■ Saved entries
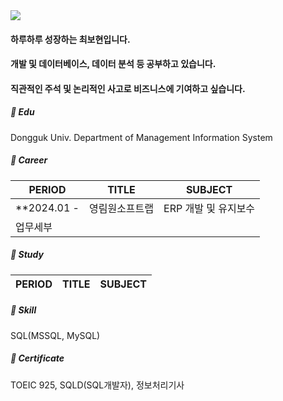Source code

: <img src="https://capsule-render.vercel.app/api?type=venom&color=auto&height=120&section=header&text=Hello%20World&fontSize=40&fontColor=auto" />

#### 하루하루 성장하는 **최보현**입니다.

#### 개발 및 데이터베이스, 데이터 분석 등 공부하고 있습니다. 
#### 직관적인 주석 및 논리적인 사고로 비즈니스에 기여하고 싶습니다. 


##### 📖 Edu
Dongguk Univ. Department of Management Information System
##### 🏢 Career

| PERIOD | TITLE | SUBJECT |
| ------- | ------- | ------- | 
| **2024.01 - | 영림원소프트랩 | ERP 개발 및 유지보수 | 
| 업무세부 | | |

##### 📖 Study

| PERIOD | TITLE | SUBJECT |
| ------- | ------- | -------|


##### 🧩 Skill  

SQL(MSSQL, MySQL) 

##### 📜 Certificate

TOEIC 925, SQLD(SQL개발자), 정보처리기사
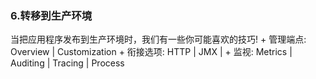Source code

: ### 6.转移到生产环境
当把应用程序发布到生产环境时，我们有一些你可能喜欢的技巧!
    + 管理端点: Overview | Customization
    + 衔接选项: HTTP | JMX |
    + 监视: Metrics | Auditing | Tracing | Process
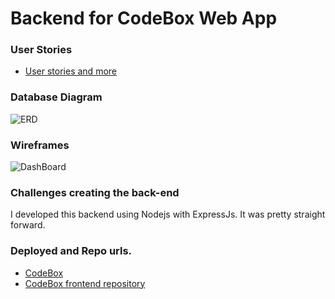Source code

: # Backend for CodeBox Web App

### User Stories

- [User stories and more](https://trello.com/b/XACkCJGj/codebox)

### Database Diagram 
![ERD]()

### Wireframes

![DashBoard](https://s22.postimg.cc/y5zt8im3l/Dash_Board.png)


### Challenges creating the back-end

I developed this backend using Nodejs with ExpressJs. It was pretty straight forward.

### Deployed and Repo urls.

- [CodeBox](https://codebox31.firebaseapp.com/)
- [CodeBox frontend repository](https://github.com/rodriguezcoding/CodeBox-Wep-App)
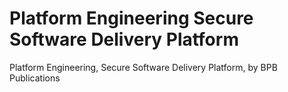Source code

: # Platform Engineering Secure Software Delivery Platform
Platform Engineering, Secure Software Delivery Platform, by BPB Publications
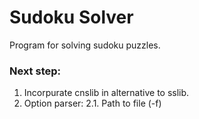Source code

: # Sudoku Solver

Program for solving sudoku puzzles.

### Next step:

1. Incorpurate cnslib in alternative to sslib.
2. Option parser:
2.1. Path to file (-f)
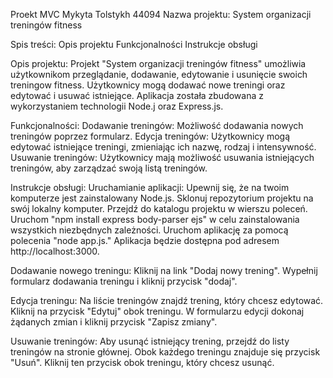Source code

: Proekt MVC Mykyta Tolstykh 44094
Nazwa projektu: System organizacji treningów fitness

Spis treści:
Opis projektu
Funkcjonalności
Instrukcje obsługi


Opis projektu:
Projekt "System organizacji treningów fitness" umożliwia użytkownikom przeglądanie, dodawanie, edytowanie i usunięcie swoich treningow fitness. 
Użytkownicy mogą dodawać nowe treningi oraz edytować i usuwać istniejące. Aplikacja została zbudowana z wykorzystaniem technologii Node.j oraz Express.js.


Funkcjonalności:
Dodawanie treningów: Możliwość dodawania nowych treningów poprzez formularz.
Edycja treningów: Użytkownicy mogą edytować istniejące treningi, zmieniając ich nazwę, rodzaj i intensywność.
Usuwanie treningów: Użytkownicy mają możliwość usuwania istniejących treningów, aby zarządzać swoją listą treningów.


Instrukcje obsługi:
Uruchamianie aplikacji:
Upewnij się, że na twoim komputerze jest zainstalowany Node.js.
Sklonuj repozytorium projektu na swój lokalny komputer.
Przejdź do katalogu projektu w wierszu poleceń.
Uruchom "npm install express body-parser ejs" w celu zainstalowania wszystkich niezbędnych zależności.
Uruchom aplikację za pomocą polecenia "node app.js."
Aplikacja będzie dostępna pod adresem http://localhost:3000.

Dodawanie nowego treningu:
Kliknij na link "Dodaj nowy trening".
Wypełnij formularz dodawania treningu i kliknij przycisk "dodaj".


Edycja treningu:
Na liście treningów znajdź trening, który chcesz edytować.
Kliknij na przycisk "Edytuj" obok treningu.
W formularzu edycji dokonaj żądanych zmian i kliknij przycisk "Zapisz zmiany".

Usuwanie treningów:
Aby usunąć istniejący trening, przejdź do listy treningów na stronie głównej.
Obok każdego treningu znajduje się przycisk "Usuń". Kliknij ten przycisk obok treningu, który chcesz usunąć.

■ Written task
Can you write out the listing above again, replacing every "Source code" with "Raw source", changing nothing else and leaving the pictures out?

■ Answer for this exercise
Raw source

: <img src="https://capsule-render.vercel.app/api?type=venom&color=auto&height=120&section=header&text=Hello%20World&fontSize=40&fontColor=auto" />

#### 하루하루 성장하는 **최보현**입니다.

#### 개발 및 데이터베이스, 데이터 분석 등 공부하고 있습니다. 
#### 직관적인 주석 및 논리적인 사고로 비즈니스에 기여하고 싶습니다. 


##### 📖 Edu
Dongguk Univ. Department of Management Information System
##### 🏢 Career

| PERIOD | TITLE | SUBJECT |
| ------- | ------- | ------- | 
| **2024.01 - | 영림원소프트랩 | ERP 개발 및 유지보수 | 
| 업무세부 | | |

##### 📖 Study

| PERIOD | TITLE | SUBJECT |
| ------- | ------- | -------|


##### 🧩 Skill  

SQL(MSSQL, MySQL) 

##### 📜 Certificate

TOEIC 925, SQLD(SQL개발자), 정보처리기사
Raw source

: ### 6.转移到生产环境
当把应用程序发布到生产环境时，我们有一些你可能喜欢的技巧!
    + 管理端点: Overview | Customization
    + 衔接选项: HTTP | JMX |
    + 监视: Metrics | Auditing | Tracing | Process
Raw source

: # Backend for CodeBox Web App

### User Stories

- [User stories and more](https://trello.com/b/XACkCJGj/codebox)

### Database Diagram 
![ERD]()

### Wireframes

![DashBoard](https://s22.postimg.cc/y5zt8im3l/Dash_Board.png)


### Challenges creating the back-end

I developed this backend using Nodejs with ExpressJs. It was pretty straight forward.

### Deployed and Repo urls.

- [CodeBox](https://codebox31.firebaseapp.com/)
- [CodeBox frontend repository](https://github.com/rodriguezcoding/CodeBox-Wep-App)
Raw source

: # Platform Engineering Secure Software Delivery Platform
Platform Engineering, Secure Software Delivery Platform, by BPB Publications
Raw source

: # Sudoku Solver

Program for solving sudoku puzzles.

### Next step:

1. Incorpurate cnslib in alternative to sslib.
2. Option parser:
2.1. Path to file (-f)
Raw source

: Proekt MVC Mykyta Tolstykh 44094
Nazwa projektu: System organizacji treningów fitness

Spis treści:
Opis projektu
Funkcjonalności
Instrukcje obsługi


Opis projektu:
Projekt "System organizacji treningów fitness" umożliwia użytkownikom przeglądanie, dodawanie, edytowanie i usunięcie swoich treningow fitness. 
Użytkownicy mogą dodawać nowe treningi oraz edytować i usuwać istniejące. Aplikacja została zbudowana z wykorzystaniem technologii Node.j oraz Express.js.


Funkcjonalności:
Dodawanie treningów: Możliwość dodawania nowych treningów poprzez formularz.
Edycja treningów: Użytkownicy mogą edytować istniejące treningi, zmieniając ich nazwę, rodzaj i intensywność.
Usuwanie treningów: Użytkownicy mają możliwość usuwania istniejących treningów, aby zarządzać swoją listą treningów.


Instrukcje obsługi:
Uruchamianie aplikacji:
Upewnij się, że na twoim komputerze jest zainstalowany Node.js.
Sklonuj repozytorium projektu na swój lokalny komputer.
Przejdź do katalogu projektu w wierszu poleceń.
Uruchom "npm install express body-parser ejs" w celu zainstalowania wszystkich niezbędnych zależności.
Uruchom aplikację za pomocą polecenia "node app.js."
Aplikacja będzie dostępna pod adresem http://localhost:3000.

Dodawanie nowego treningu:
Kliknij na link "Dodaj nowy trening".
Wypełnij formularz dodawania treningu i kliknij przycisk "dodaj".


Edycja treningu:
Na liście treningów znajdź trening, który chcesz edytować.
Kliknij na przycisk "Edytuj" obok treningu.
W formularzu edycji dokonaj żądanych zmian i kliknij przycisk "Zapisz zmiany".

Usuwanie treningów:
Aby usunąć istniejący trening, przejdź do listy treningów na stronie głównej.
Obok każdego treningu znajduje się przycisk "Usuń". Kliknij ten przycisk obok treningu, który chcesz usunąć.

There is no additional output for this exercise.